Bernard Shaw said that all professions are a conspiracy against the public. To which I would add,many outrageously reactionary pubic sector unions which prevent efficient delivery of public services at a reasonable cost while featherbedding their members in jobs for life.
Some examples:
[]Only recently teachers unions agreed to allow schools to dismiss underperforming teachers without going through impossible procedural hoops,but better late than never. So for decades,for each teacher who should have been dismissed,the education of thousands of children was blighted. This is particularly damaging in primary schools where teachers have a class for the day.
[]According to a
P.ie poster today,the Irish nurses union weeps crocodile tears over inadequate patient services while making it nearly impossible to dismiss underperforming nurses and insisting on outdated work practices. This may have contributed to the fact that Ireland heads the league table internationally in terms of number of nurses employed per thousand people,with nearly double the number of France which has an excellent health service
Nurses employed : OECD: Number of nurses employed, per 1000, in selected countries, 2004 (interactive figure) - EUphact. If fewer Irish nurses were efficiently employed with introduction of computerised patient files and consolidation of hospitals into fewer,larger units,the reduction in the number of nurses could pay for expansion of the health services in areas like speech therapy,physiotherapy and drug rehabs. This criticism is not directed at hard working front line nurses but at the poor quality of nursing management impeded by outdated union work practices.

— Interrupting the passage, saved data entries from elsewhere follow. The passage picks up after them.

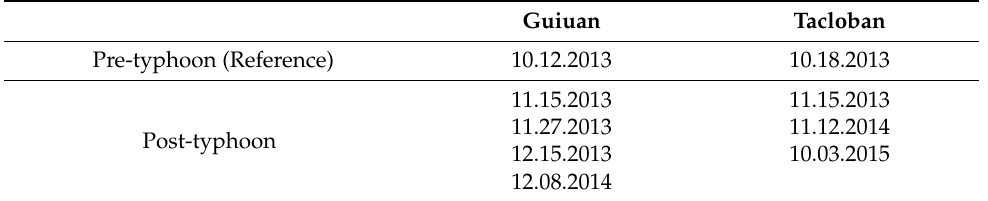
Table 1. The acquired date of satellite images used in this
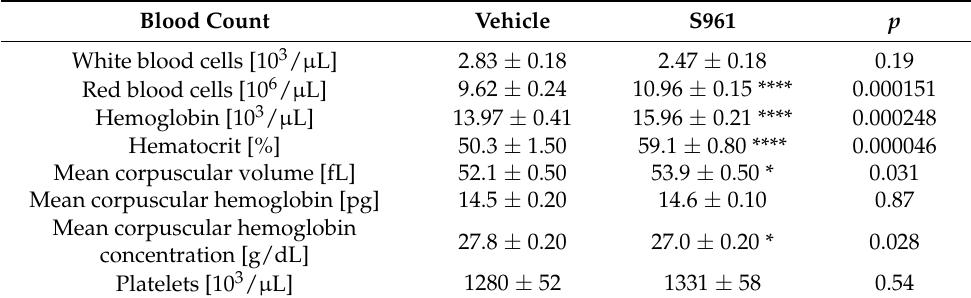
Table 2. Effect of S961 on blood count in mice after 2-weeks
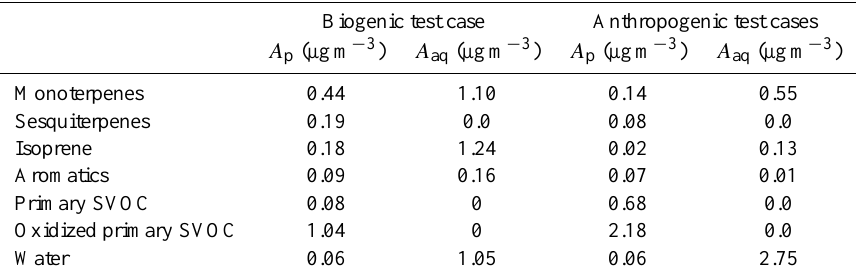
Table 7. Concentrations of organic aerosols formed for each precursor for both test cases at RH = 70% if non-ideality is assumed (with short-range, medium-range and long-range interactions).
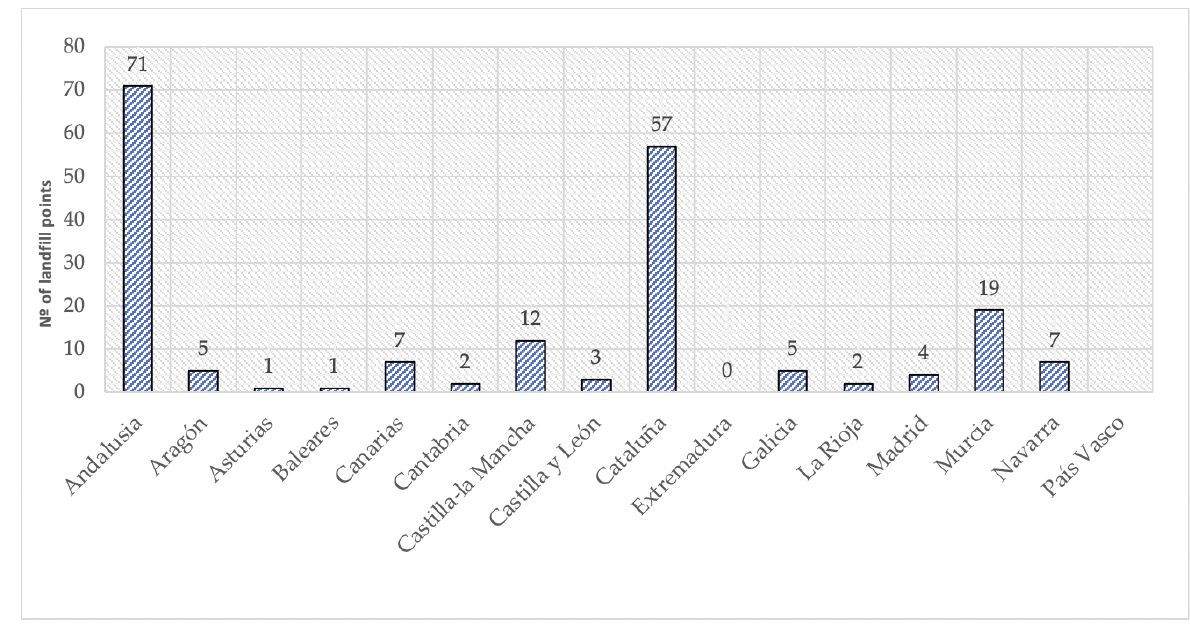
Figure 5. Number of landfill points for C & D waste by autonomous communities. Source: own elaboration with data collected from [35].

[]The ESB's union leader Brendan Ogle has threatened a strike if ESB is ordered to give its dominant portion of the retail power transmission grid to state owned Eirgrid. The government caved in to the threat while pretending to do a further study of the issue. As long as ESB controls the grid,foreign power producers will be very reluctant to build power stations, so the ESB monopoly is secure but at the expense of Ireland's future energy security. That monopoly allows ESB to pay plant operatives in its Dublin gas plants around €130,000 a year,incidentally an ungrateful lot who constantly bicker with management according to an ESB manager of my acquaintance.
[]Prison guards' manipulation of overtime is well publicised and it is probably still going on.
[]The Garda Siochana have allowed only about 10% of the admin staff positions to be filled by civilians compared to about 50% in Britain. Former minister of justice McDowell managed to get this changed but the pace of the change could be very slow as it is unlikely that deskbound gardai are going back on the street.
Of course,the government bears the ultimate responsibility for allowing trade unions to impose reactionary work conditions on the public sector but it very difficult for governments to stand up to them since unions are clever at representing themselves as defenders of the public interest. The Irish public which has a sentimental attitude towards unions should realise that what's good for the unions isn't necessarily good for the country.